Sur les conclusions d’appel principal de la société Axima :
10. Les conclusions de la société Axima, qui n’a pas la qualité de partie intimée en l’absence de toute conclusion dirigée contre elle, doivent être regardées comme des conclusions d’appel principal présentées après l’expiration du délai d’appel, et, par suite, tardives.
Sur les conclusions d’appel principal de la compagnie d’assurance SMA :
11. Nul ne plaidant par procureur à l’exception des mandataires désignés par l’article R. 431-2 du code de justice administrative, la société SMA, à l’encontre de laquelle le jugement du tribunal administratif ne prononce aucune condamnation, n’est pas recevable à solliciter la réduction de la condamnation prononcée à l’encontre des constructeurs.
Sur les conclusions d’appel provoqué des sociétés Ingerop et Bureau Veritas :
12. La situation des sociétés Ingerop et Bureau Veritas étant aggravée par le présent arrêt, qui décharge la société Pizzarotti de l’obligation de garantir celles-ci de la condamnation in solidum prononcée à leur encontre, leurs appels provoqués sont donc recevables.
13. Pour les motifs indiqués ci-dessus, ces sociétés sont fondées à soutenir que les condamnations dont elles font l’objet ne peuvent comprendre la taxe sur la valeur ajoutée.
Sur les frais liés au litige :
14. Les dispositions de l’article L. 761-1 du code de justice administrative font obstacle à ce qu’une somme soit mise à la charge des sociétés Pizzarotti, Ingerop et Bureau Veritas, qui ne sont pas les parties perdantes.

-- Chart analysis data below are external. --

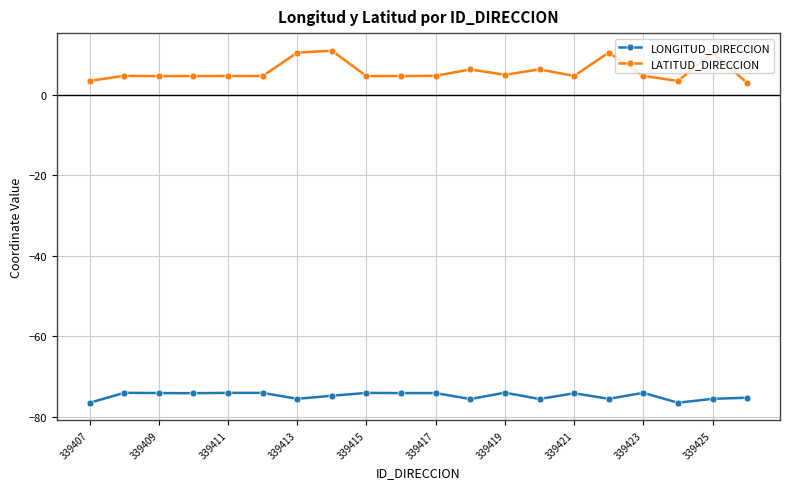

List the series in order of their peak value, highest first.

LATITUD_DIRECCION, LONGITUD_DIRECCION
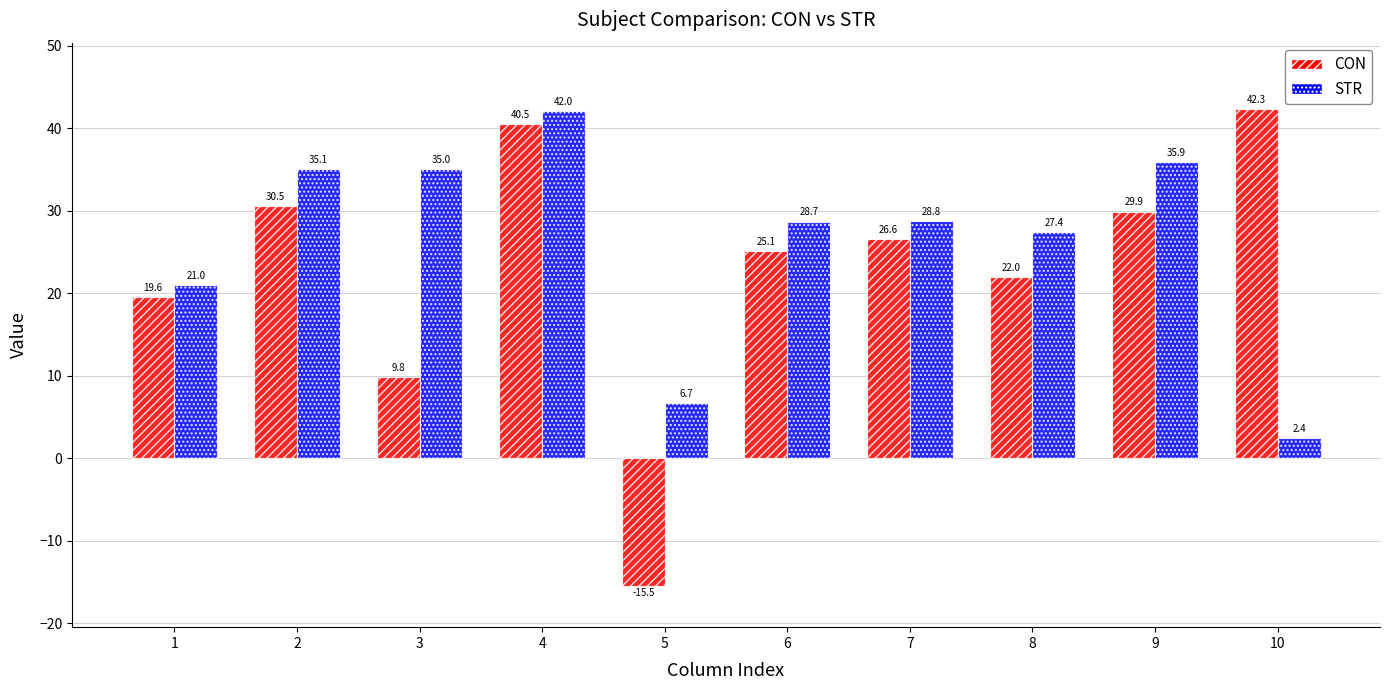

What is the spread (max minus min) of values at 9?

6.0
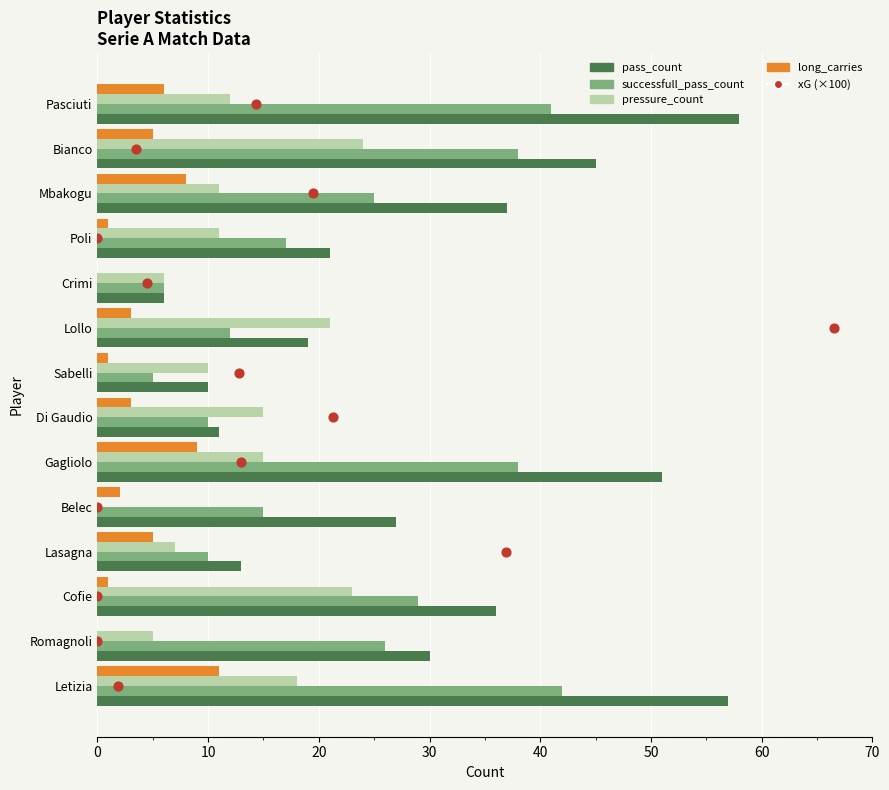

Which series contains the highest Y value?

pass_count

Dans les circonstances de l’espèce, il y a lieu de mettre trois sommes de 2 000 euros à la charge de la CCINCA pour être versées à chacune de ces trois sociétés.
D É C I D E :
Article 1er : Les sociétés Gomis et 3A sont mises hors de cause.
Article 2 : L’article 1er du jugement n° 1900955 du 27 juin 2023 du tribunal administratif de Nice est annulé en tant qu’il condamne les sociétés Pizzarotti, Ingerop et Bureau Veritas à verser la taxe sur la valeur ajoutée sur le montant de la condamnation prononcée au bénéfice de la chambre de commerce et d’industrie.
Article 3 : L’article 2 du même jugement est annulé en tant qu’il condamne la société Pizzarotti à garantir les sociétés Ingerop et Bureau Veritas au-delà du montant hors taxes de 942 197 euros.
Article 4 : L’article 5 du même jugement est annulé en tant qu’il condamne la société Bureau Veritas à garantir les sociétés Pizzarotti et Ingerop au-delà du montant hors taxes de 720 828 euros.
Article 5 : Les demandes auxquelles les dispositions annulées du jugement font droit sont rejetées.
Article 6 : La chambre de commerce et d’industrie Nice Côte d’Azur versera aux sociétés Pizzarotti, Ingerop et Bureau Veritas une somme de 2 000 euros chacune en remboursement des frais du procès.
Article 7 : Le surplus des conclusions des parties est rejeté.
Article 8 : Le présent arrêt sera notifié à la société de droit italien Impresa Pizzarotti et Cie, à la société Architecture Gomis et Associés, à la société 3A Architectes Associés, à la société Ingerop Conseil et Ingénierie, à la société SMA SA, à la société Bureau Veritas Construction, à la société Axima Concept, à l’EURL Atelier d’Eguison et à la chambre de commerce et d’industrie Nice Côte d’Azur.
Délibéré après l’audience du 29 septembre 2025, où siégeaient :
- M. David Zupan, président,
- M. Renaud Thielé, président assesseur,
- Mme Célie Simeray, première conseillère.
Rendu public par mise à disposition au greffe, le 13 octobre 2025.